▸ DATA FOR REVIEW:
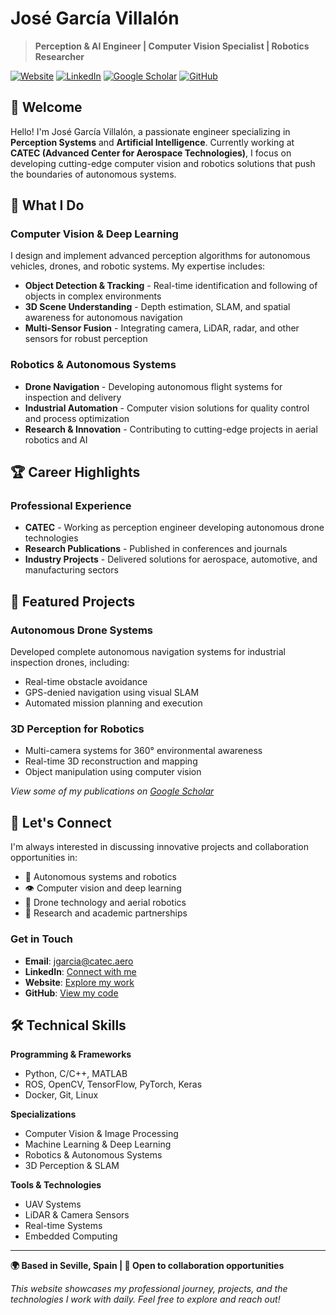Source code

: # José García Villalón

> **Perception & AI Engineer | Computer Vision Specialist | Robotics Researcher**

[![Website](https://img.shields.io/badge/Website-Live-brightgreen)](https://josgarvil.github.io)
[![LinkedIn](https://img.shields.io/badge/LinkedIn-Connect-blue)](https://www.linkedin.com/in/jose-garcia-villalon/)
[![Google Scholar](https://img.shields.io/badge/Google%20Scholar-Citations-red)](https://scholar.google.com/citations?user=6t8pEZMAAAAJ&hl=es)
[![GitHub](https://img.shields.io/badge/GitHub-Projects-black)](https://github.com/josgarvil)

## 👋 Welcome

Hello! I'm José García Villalón, a passionate engineer specializing in **Perception Systems** and **Artificial Intelligence**. Currently working at **CATEC (Advanced Center for Aerospace Technologies)**, I focus on developing cutting-edge computer vision and robotics solutions that push the boundaries of autonomous systems.

## 🚀 What I Do

### **Computer Vision & Deep Learning**
I design and implement advanced perception algorithms for autonomous vehicles, drones, and robotic systems. My expertise includes:

- **Object Detection & Tracking** - Real-time identification and following of objects in complex environments
- **3D Scene Understanding** - Depth estimation, SLAM, and spatial awareness for autonomous navigation
- **Multi-Sensor Fusion** - Integrating camera, LiDAR, radar, and other sensors for robust perception

### **Robotics & Autonomous Systems**
- **Drone Navigation** - Developing autonomous flight systems for inspection and delivery
- **Industrial Automation** - Computer vision solutions for quality control and process optimization
- **Research & Innovation** - Contributing to cutting-edge projects in aerial robotics and AI

## 🏆 Career Highlights

### **Professional Experience**
- **CATEC** - Working as perception engineer developing autonomous drone technologies
- **Research Publications** - Published in conferences and journals
- **Industry Projects** - Delivered solutions for aerospace, automotive, and manufacturing sectors

## 🌟 Featured Projects

### **Autonomous Drone Systems**
Developed complete autonomous navigation systems for industrial inspection drones, including:
- Real-time obstacle avoidance
- GPS-denied navigation using visual SLAM
- Automated mission planning and execution

### **3D Perception for Robotics**
- Multi-camera systems for 360° environmental awareness
- Real-time 3D reconstruction and mapping
- Object manipulation using computer vision

*View some of my publications on [Google Scholar](https://scholar.google.com/citations?user=6t8pEZMAAAAJ&hl=es)*

## 💼 Let's Connect

I'm always interested in discussing innovative projects and collaboration opportunities in:

- 🤖 Autonomous systems and robotics
- 👁️ Computer vision and deep learning
- 🚁 Drone technology and aerial robotics
- 🔬 Research and academic partnerships

### **Get in Touch**
- **Email**: [jgarcia@catec.aero](mailto:jgarcia@catec.aero)
- **LinkedIn**: [Connect with me](https://www.linkedin.com/in/jose-garcia-villalon/)
- **Website**: [Explore my work](https://josgarvil.github.io)
- **GitHub**: [View my code](https://github.com/josgarvil)

## 🛠️ Technical Skills

**Programming & Frameworks**
- Python, C/C++, MATLAB
- ROS, OpenCV, TensorFlow, PyTorch, Keras
- Docker, Git, Linux

**Specializations**
- Computer Vision & Image Processing
- Machine Learning & Deep Learning
- Robotics & Autonomous Systems
- 3D Perception & SLAM

**Tools & Technologies**
- UAV Systems
- LiDAR & Camera Sensors
- Real-time Systems
- Embedded Computing

---

**🌍 Based in Seville, Spain | 📧 Open to collaboration opportunities**

*This website showcases my professional journey, projects, and the technologies I work with daily. Feel free to explore and reach out!*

▸ PROBLEM: Show every line in the records that contains the string "citations", copied in full. Case counts.

▸ EXERCISE OUTPUT:
[![Google Scholar](https://img.shields.io/badge/Google%20Scholar-Citations-red)](https://scholar.google.com/citations?user=6t8pEZMAAAAJ&hl=es)
*View some of my publications on [Google Scholar](https://scholar.google.com/citations?user=6t8pEZMAAAAJ&hl=es)*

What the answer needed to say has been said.